The battle to beef up the DeKalb County police budget is moving into the next phase.
And Police Chief Terrell Bolton is leading the charge, after failing on Tuesday, once again, to convince county commissioners to come up with more cash for the cops ? for four percent pay raises (for police officers, firefighters, and all others who wear a badge), and for new equipment such as Tasers and dashboard video cameras that a special Grand Jury declared the officers should have.
Homeowners across DeKalb County are following the chief into battle.
"We had cars broken into in our driveway," said Terri Fischer of Stone Mountain, "the police responded very quickly."
Fischer and her grown daughter, Sheila Cocchi, are lifelong residents of DeKalb County, but only recently decided they needed to help Chief Bolton try to convince the county commission to approve the pay raise.
And when asked if they've become "activists," they both laughed.
"We've been called that," Cocchi said.
"We've been called that by one of the commissioners, recently," Fischer said, "and I didn't know whether to take it as an insult or a complement, but I guess it's a complement."
They and others like them are new to the world of DeKalb County politics -- encouraged to get involved by Chief Bolton. He has been going to neighborhood associations and civic clubs, aggressively campaigning for support, and transforming homeowners, taxpayers ? voters ? into activists for his department.
"I have never seen anybody try to put forth a grassroots movement like he's done, to involve the citizens to help the police department," Cocchi said. "I'm sure he has his critics within the police department and outside the police department, but from what we've seen as citizens, I think it's a very noble thing that he's doing, trying to get people involved."
Among Bolton's critics are the commissioners who are usually at odds with the commission's presiding officer, the man who hired Bolton, DeKalb County C.E.O. Vernon Jones.
For example, Commissioner Burrell Ellis, who is leaving the commission this year in order to run for the seat Jones is leaving due to term limits, was actually able, last month, to pass a pay raise for officers, but Jones vetoed it.
Burrell tried again on Tuesday to pass it, but failed. Burrell's plan is to give four percent pay raises to all sworn officers ? including police, fire fighters and Sheriff's deputies. He wants to fund the raises by cutting what he considers to be waste in county government ? a cut of 1.25 percent from the budgets of non-public-safety operations of county government.

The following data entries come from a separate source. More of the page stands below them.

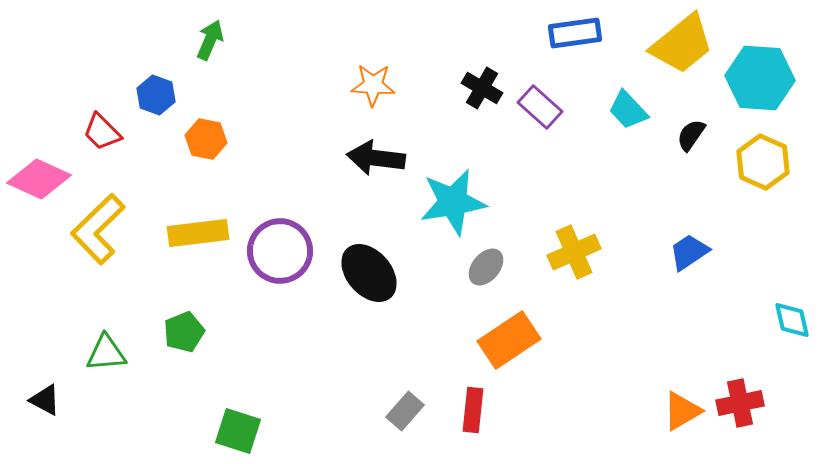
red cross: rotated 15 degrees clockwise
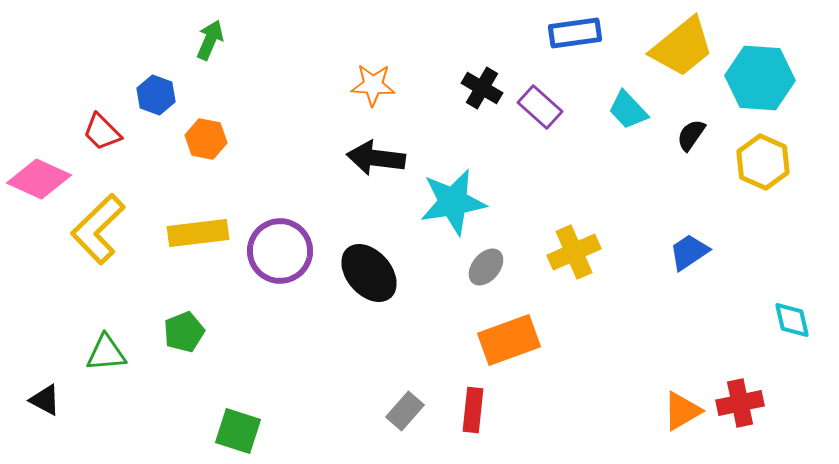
yellow trapezoid: moved 3 px down
orange rectangle: rotated 14 degrees clockwise
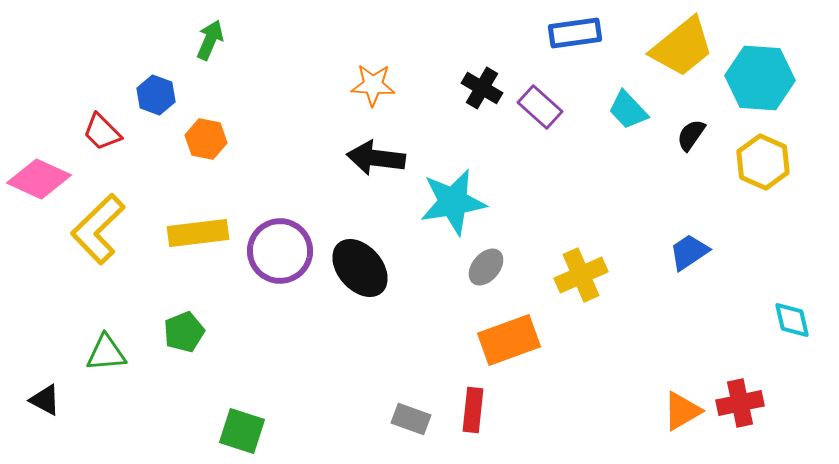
yellow cross: moved 7 px right, 23 px down
black ellipse: moved 9 px left, 5 px up
gray rectangle: moved 6 px right, 8 px down; rotated 69 degrees clockwise
green square: moved 4 px right
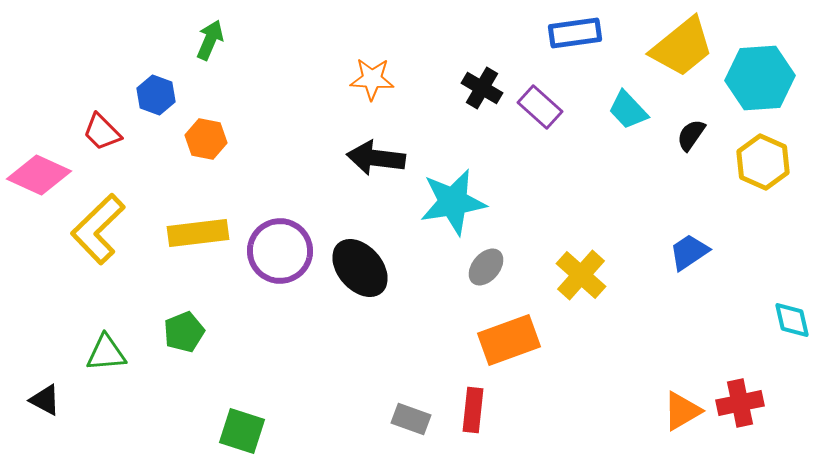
cyan hexagon: rotated 8 degrees counterclockwise
orange star: moved 1 px left, 6 px up
pink diamond: moved 4 px up
yellow cross: rotated 24 degrees counterclockwise
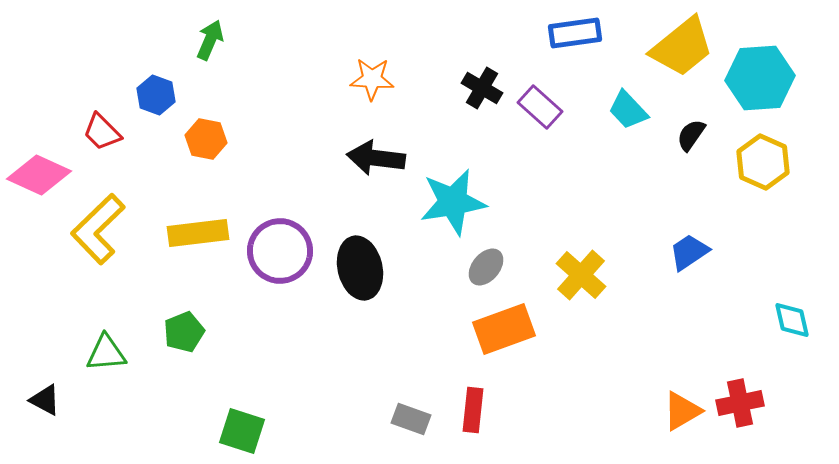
black ellipse: rotated 28 degrees clockwise
orange rectangle: moved 5 px left, 11 px up
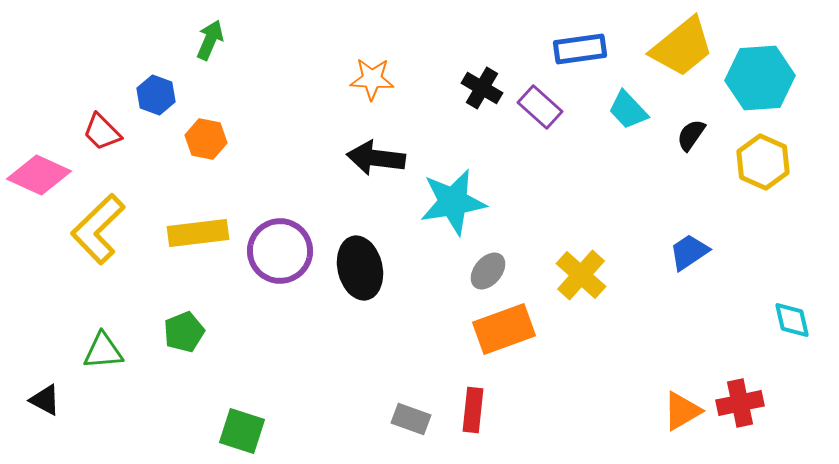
blue rectangle: moved 5 px right, 16 px down
gray ellipse: moved 2 px right, 4 px down
green triangle: moved 3 px left, 2 px up
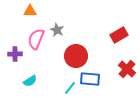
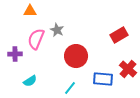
red cross: moved 1 px right
blue rectangle: moved 13 px right
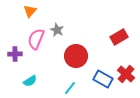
orange triangle: rotated 48 degrees counterclockwise
red rectangle: moved 2 px down
red cross: moved 2 px left, 5 px down
blue rectangle: rotated 24 degrees clockwise
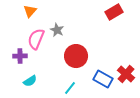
red rectangle: moved 5 px left, 25 px up
purple cross: moved 5 px right, 2 px down
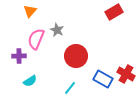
purple cross: moved 1 px left
red cross: rotated 12 degrees counterclockwise
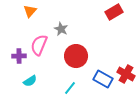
gray star: moved 4 px right, 1 px up
pink semicircle: moved 3 px right, 6 px down
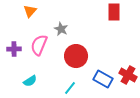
red rectangle: rotated 60 degrees counterclockwise
purple cross: moved 5 px left, 7 px up
red cross: moved 2 px right, 1 px down
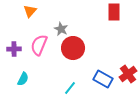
red circle: moved 3 px left, 8 px up
red cross: moved 1 px up; rotated 24 degrees clockwise
cyan semicircle: moved 7 px left, 2 px up; rotated 32 degrees counterclockwise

Jones says county government has already been cut to the bone.
But Burrell points to the recent audit that revealed $17 million worth of overspending on contracts, in a random sample.
"We've identified that waste," Burrell said Tuesday, "and the auditors told us that that's just the tip of the iceberg?. We can provide for the raises?. And we can do that without raising taxes and without cutting services, and we can do that this year."
Another commissioner, Jeff Rader, wants to limit the pay raises, targeting which officers would get them.
"A four-percent, across-the-board pay increase is excessive and wasteful for certain classes of officers," Rader said Tuesday.
"I can't be a rubber stamp for anybody," including Chief Bolton, Rader told 11Alive News during a break in Tuesday's commission meeting. "That's my role in this process. I don't know how you would be able to stand up to your constituents and say, 'I'm doing my job,' unless I check the facts and unless I run the numbers, and unless I make an informed decision" and be a tight-fisted steward of the taxpayers' dollars.
Commissioner Larry Johnson's idea is to increase the millage rate by .21, in order to raise, for the rest of 2008, $3.1 million for raises for police officers, and for the sworn personnel in fire and rescue. Johnson also has a companion plan that would raise the millage rate to at least .27, in order to raise $4.2 million for the rest of 2008, which would fund raises for all other sworn personnel such as Sheriff's deputies, in addition to police officers and firefighters and rescue workers.
According to Johnson's figures, the owner of a $300,000 home, for example, would pay between $20 and $30 more in property taxes this year.
That's fine with Fischer and Cocchi.
"I understand we're in a recession," Cocchi said. "And nobody likes to pay taxes. But the police officers that we're trying to support, they're paying the same amount for gas that we are paying for gas. They're paying the same amount for groceries, and to put their kids in school just like we are."
Most outrageous to these two, new "activists" for the police: the shooting deaths, in January, of two, DeKalb County officers, killed while the officers were moonlighting to make ends meet.
Even that attack on police has not broken the political logjam on the commission.
"It's atrocious that the police department and the citizens of the county are being held hostage, basically, by a board of commissioners that can't agree," Cocchi said.
They are two of the outspoken voices for DeKalb County police officers, hoping to convince the county commission to find a compromise, and reminding themselves that this is, after all, an election year, for four of the seven commission seats ? the seats now held by Elaine Boyer, Burrell Ellis, Kathie Gannon and Lee May.
"I hope that the noise will be loud enough," Cocchi said, without specifying any commissioner, "that we really need to make some changes come November."